ISliceLayer *s2 = network->addSlice(input, Dims3{0, 1, 0}, Dims3{inch, Yolo::INPUT_H / 2, Yolo::INPUT_W / 2}, Dims3{1, 2, 2});
s2->setPrecision(DataType::kFLOAT); // Set the fp32 computational precision of this layer.
ISliceLayer *s3 = network->addSlice(input, Dims3{0, 0, 1}, Dims3{inch, Yolo::INPUT_H / 2, Yolo::INPUT_W / 2}, Dims3{1, 2, 2});
s3->setPrecision(DataType::kFLOAT); // Set the fp32 computational precision of this layer.
ISliceLayer *s4 = network->addSlice(input, Dims3{0, 1, 1}, Dims3{inch, Yolo::INPUT_H / 2, Yolo::INPUT_W / 2}, Dims3{1, 2, 2});
s4->setPrecision(DataType::kFLOAT); // Set the fp32 computational precision of this layer.
ITensor* inputTensors[] = {s1->getOutput(0), s2->getOutput(0), s3->getOutput(0), s4->getOutput(0)};
auto cat = network->addConcatenation(inputTensors, 4);
cat->setPrecision(DataType::kFLOAT); // Set the fp32 computational precision of this layer.

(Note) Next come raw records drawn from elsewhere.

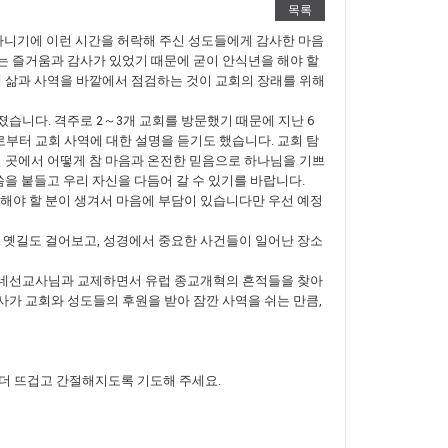
목록
 아니기에 이런 시간을 허락해 주신 성도들에게 감사한 마음
다는 즐거움과 감사가 있었기 때문에 굳이 안식년을 해야 할
제 삶과 사역을 바깥에서 점검하는 것이 교회의 장래를 위해
습니다. 격주로 2～3개 교회를 방문했기 때문에 지난 6
로부터 교회 사역에 대한 설명을 듣기도 했습니다. 교회 탐
신 곳에서 어떻게 참 마음과 온전한 믿음으로 하나님을 기쁘
을 붙들고 우리 자신을 다듬어 갈 수 있기를 바랍니다.
시작해야 할 분이 생겨서 마음에 부담이 있습니다만 우선 예정
 옛길도 걸어보고, 성경에서 중요한 사건들이 일어난 장소
 구레네선교사님과 교제하면서 유럽 종교개혁의 흔적들을 찾아
가 교회와 성도들의 후원을 받아 잠깐 사역을 쉬는 만큼,
 더 뜨겁고 간절해지도록 기도해 주세요.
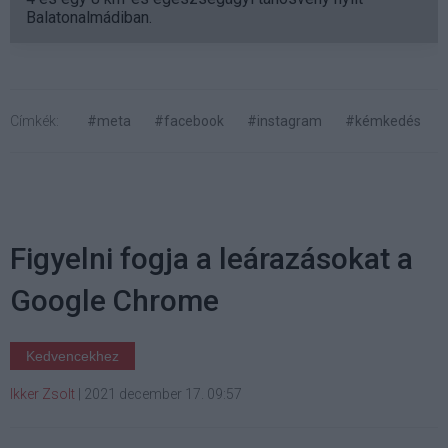
Balatonalmádiban.
Címkék:
#meta
#facebook
#instagram
#kémkedés
Figyelni fogja a leárazásokat a
Google Chrome
Kedvencekhez
Ikker Zsolt
|
2021 december 17. 09:57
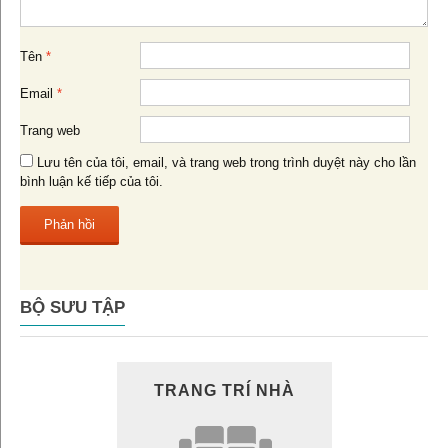
Tên
*
Email
*
Trang web
Lưu tên của tôi, email, và trang web trong trình duyệt này cho lần
bình luận kế tiếp của tôi.
BỘ SƯU TẬP
TRANG TRÍ NHÀ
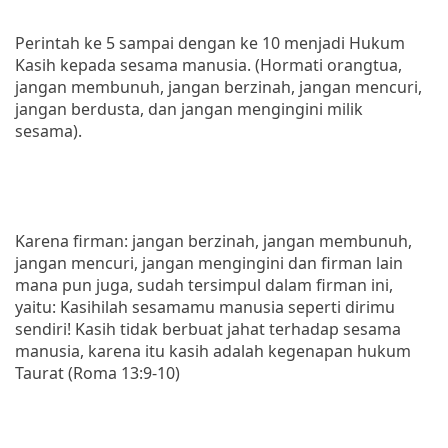
Perintah ke 5 sampai dengan ke 10 menjadi Hukum
Kasih kepada sesama manusia. (Hormati orangtua,
jangan membunuh, jangan berzinah, jangan mencuri,
jangan berdusta, dan jangan mengingini milik
sesama).
Karena firman: jangan berzinah, jangan membunuh,
jangan mencuri, jangan mengingini dan firman lain
mana pun juga, sudah tersimpul dalam firman ini,
yaitu: Kasihilah sesamamu manusia seperti dirimu
sendiri! Kasih tidak berbuat jahat terhadap sesama
manusia, karena itu kasih adalah kegenapan hukum
Taurat (Roma 13:9-10)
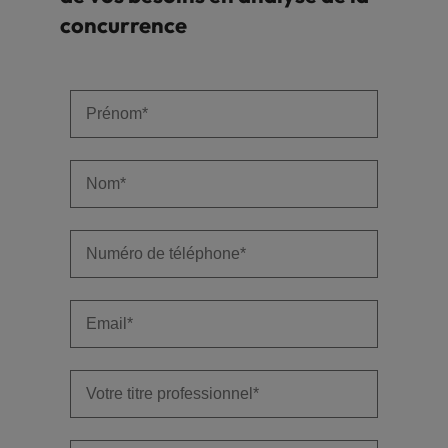
concurrence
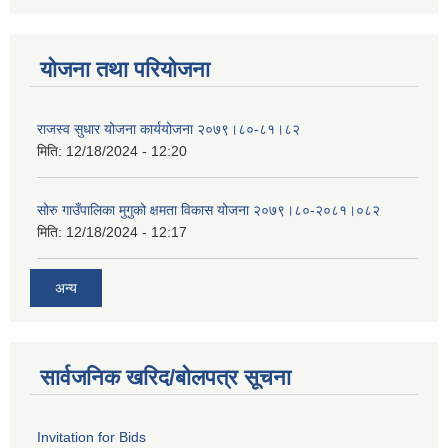
योजना तथा परियोजना
राजस्व सुधार योजना कार्ययोजना २०७९।८०-८१।८२
मिति:
12/18/2024 - 12:20
सोरु गाउँपालिका मुगुको क्षमता विकास योजना २०७९।८०-२०८१।०८२
मिति:
12/18/2024 - 12:17
अन्य
सार्वजनिक खरिद/बोलपत्र सूचना
Invitation for Bids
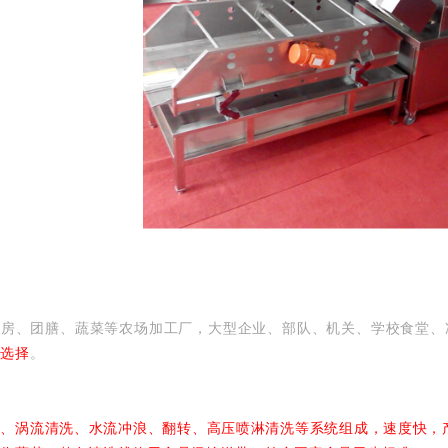
厨房、团膳、蔬菜等农场加工厂，大型企业、部队、机关、学校食堂、
佳选择
。
、涡流清洗、水流冲浪、翻转、高压喷淋清洗等系统组成，速度快，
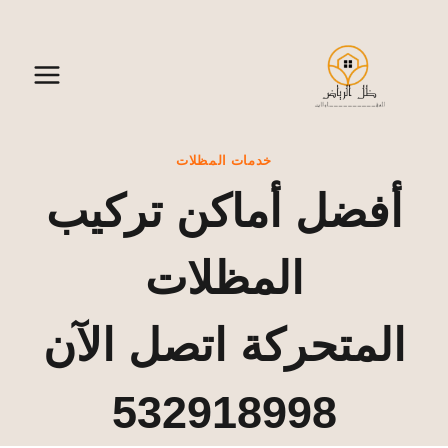
لتجاوز
لى
لمحتوى
خدمات المظلات
أفضل أماكن تركيب
المظلات
المتحركة اتصل الآن
532918998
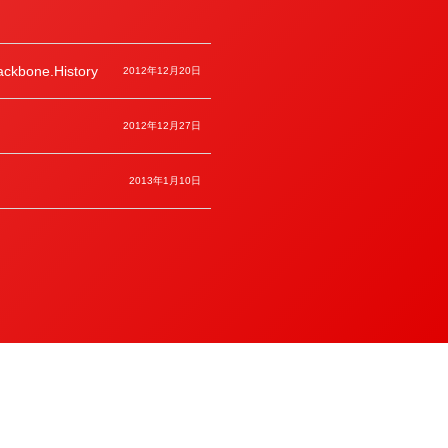
ckbone.History
2012年12月20日
2012年12月27日
2013年1月10日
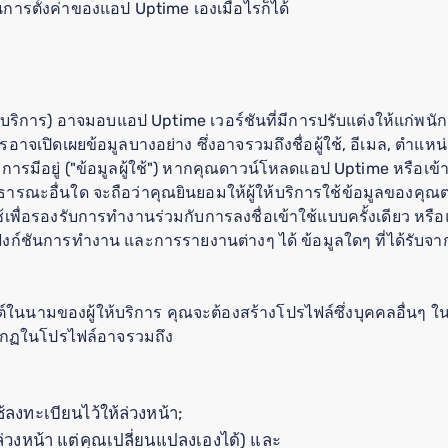
ในการตั้งค่าของแอป Uptime เองเมื่อไรก็ได้
้ให้บริการ) อาจมอบแอป Uptime เวอร์ชันที่มีการปรับแต่งให้แก่พน
การอาจเปิดเผยข้อมูลบางอย่าง ซึ่งอาจรวมถึงชื่อผู้ใช้, อีเมล, ตำแห
ห้บริการมีอยู่ ("ข้อมูลผู้ใช้") หากคุณดาวน์โหลดแอป Uptime หรือ
าธารณะอื่นใด จะถือว่าคุณยินยอมให้ผู้ให้บริการใช้ข้อมูลของคุณ
ู้ใช้เพื่อรองรับการทำงานร่วมกับการลงชื่อเข้าใช้แบบครั้งเดียว หร
ฟังก์ชันการทำงาน และการรายงานต่างๆ ได้ ข้อมูลใดๆ ที่ได้รับจา
์ในนามของผู้ให้บริการ คุณจะต้องสร้างโปรไฟล์ซึ่งบุคคลอื่นๆ ใน
ปรากฏในโปรไฟล์อาจรวมถึง
ใช้ลงทะเบียนไว้ให้ล่วงหน้า;
ให้ล่วงหน้า แต่คุณเปลี่ยนแปลงเองได้) และ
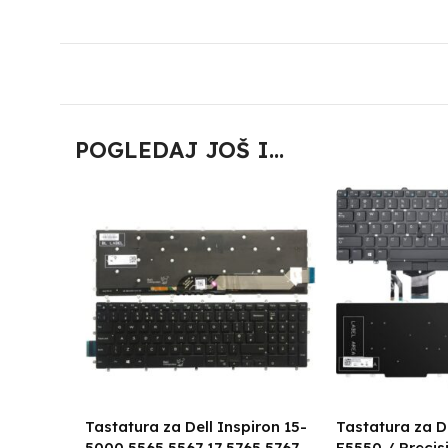
POGLEDAJ JOŠ I...
Tastatura za Dell Inspiron 15-
Tastatura za D
5000 5565 5567 17 5765 5767
E5550 / Precisi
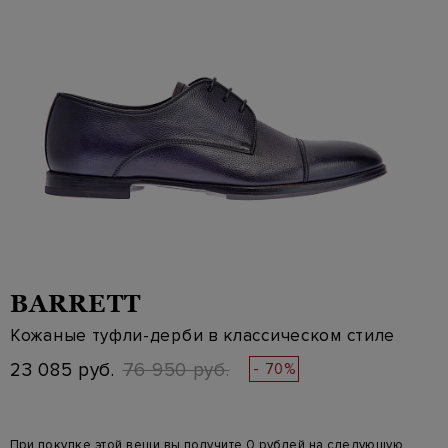
BARRETT
Кожаные туфли-дерби в классическом стиле
23 085 руб.
76 950 руб.
- 70%
При покупке этой вещи вы получите 0 рублей на следующую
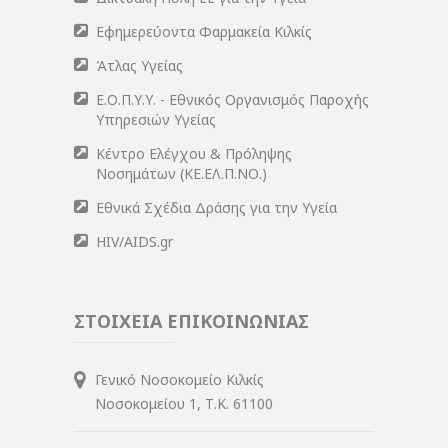
Εφημερεύοντα Φαρμακεία Κιλκίς
Άτλας Υγείας
Ε.Ο.Π.Υ.Υ. - Εθνικός Οργανισμός Παροχής
Υπηρεσιών Υγείας
Κέντρο Ελέγχου & Πρόληψης
Νοσημάτων (ΚΕ.ΕΛ.Π.ΝΟ.)
Εθνικά Σχέδια Δράσης για την Υγεία
HIV/AIDS.gr
ΣΤΟΙΧΕΙΑ ΕΠΙΚΟΙΝΩΝΙΑΣ
Γενικό Νοσοκομείο Κιλκίς
Νοσοκομείου 1, Τ.Κ. 61100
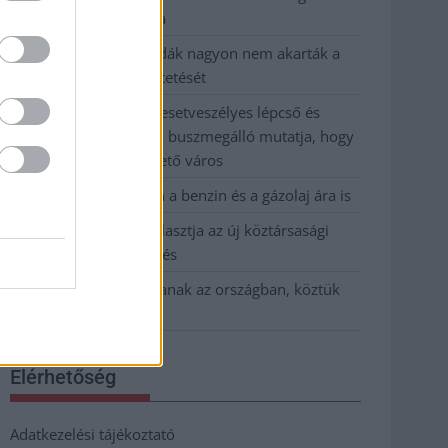
kevesebbet vittek haza
A Szolnok megyei gazdák nagyon nem akarták a
JÉGER további üzemeltetését
Csendélet 5.0: alig balesetveszélyes lépcső és
remek állapotban levő buszmegálló mutatja, hogy
Szolnok mennyire élhető város
Pénteken újra csökken a benzin és a gázolaj ára is
Napokon belül megválasztja az új köztársasági
elnököt az Országgyűlés
Kiterjedt tüzek pusztítanak az országban, köztük
Karcagon
Elérhetőség
Adatkezelési tájékoztató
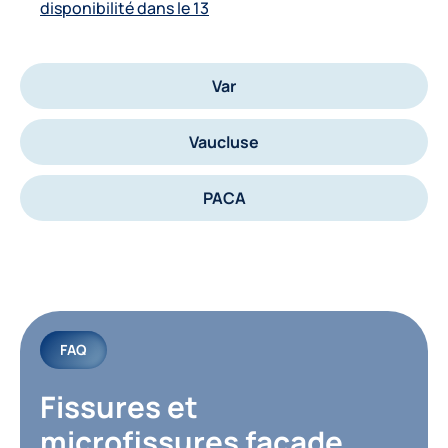
disponibilité dans le 13
Var
Vaucluse
PACA
FAQ
Fissures et 
microfissures façade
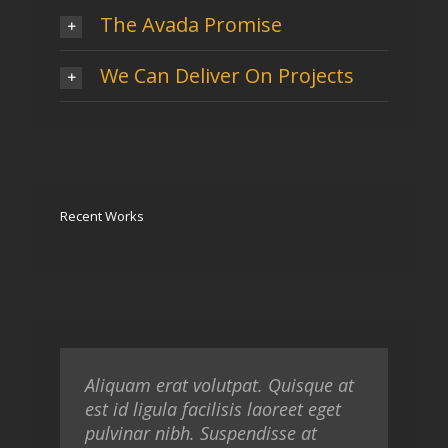
The Avada Promise
We Can Deliver On Projects
Recent Works
Aliquam erat volutpat. Quisque at
est id ligula facilisis laoreet eget
pulvinar nibh. Suspendisse at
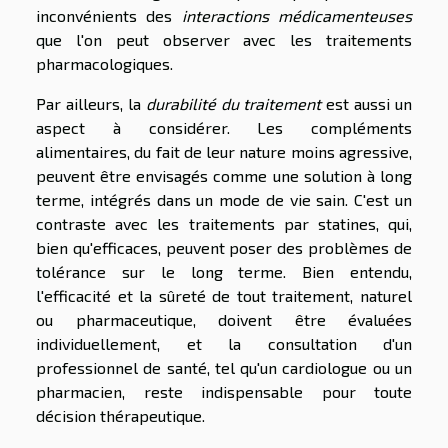
inconvénients des
interactions médicamenteuses
que l'on peut observer avec les traitements
pharmacologiques.
Par ailleurs, la
durabilité du traitement
est aussi un
aspect à considérer. Les compléments
alimentaires, du fait de leur nature moins agressive,
peuvent être envisagés comme une solution à long
terme, intégrés dans un mode de vie sain. C'est un
contraste avec les traitements par statines, qui,
bien qu'efficaces, peuvent poser des problèmes de
tolérance sur le long terme. Bien entendu,
l'efficacité et la sûreté de tout traitement, naturel
ou pharmaceutique, doivent être évaluées
individuellement, et la consultation d'un
professionnel de santé, tel qu'un cardiologue ou un
pharmacien, reste indispensable pour toute
décision thérapeutique.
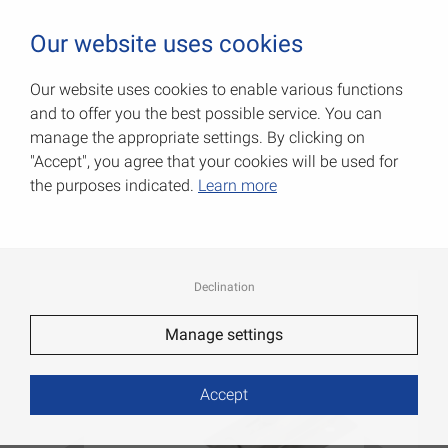
0
Our website uses cookies
Our website uses cookies to enable various functions
and to offer you the best possible service. You can
Болтовые задвижки с
manage the appropriate settings. By clicking on
кнопкой
"Accept", you agree that your cookies will be used for
the purposes indicated.
Learn more
Артикул: 010227080
Declination
Manage settings
Accept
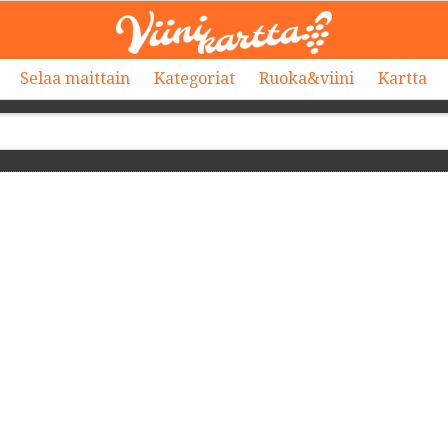
Selaa maittain
Kategoriat
Ruoka&viini
Kartta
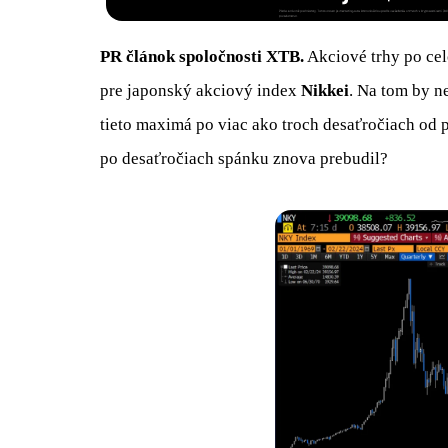
PR článok spoločnosti XTB.
Akciové trhy po cel
pre japonský akciový index
Nikkei
. Na tom by n
tieto maximá po viac ako troch desaťročiach od 
po desaťročiach spánku znova prebudil?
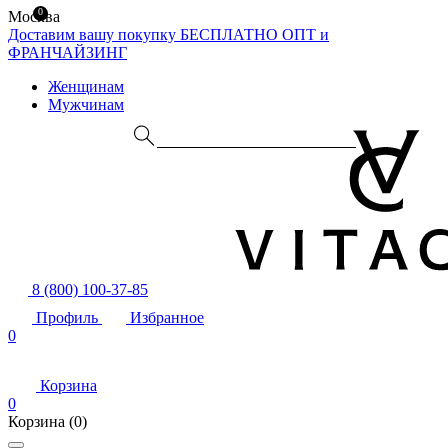
0
Москва
Доставим вашу покупку БЕСПЛАТНО
ОПТ и
ФРАНЧАЙЗИНГ
Женщинам
Мужчинам
8 (800) 100-37-85
Профиль
Избранное
0
Корзина
0
Корзина
(0)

auto conv = convBnLeaky(network, weightMap, *cat->getOutput(0), outch, ksize, 1, 1, lname + ".conv");
conv->setPrecision(DataType::kFLOAT); // Set the fp32 computational precision of this layer.
return conv;
}"
But after I modified it, I tested it and found that even if I restricted all the layers to FP32, the accuracy of the output was consistent with the unrestricted accuracy!!!
So I want to make sure that I’m not using the API correctly?
thanks!!!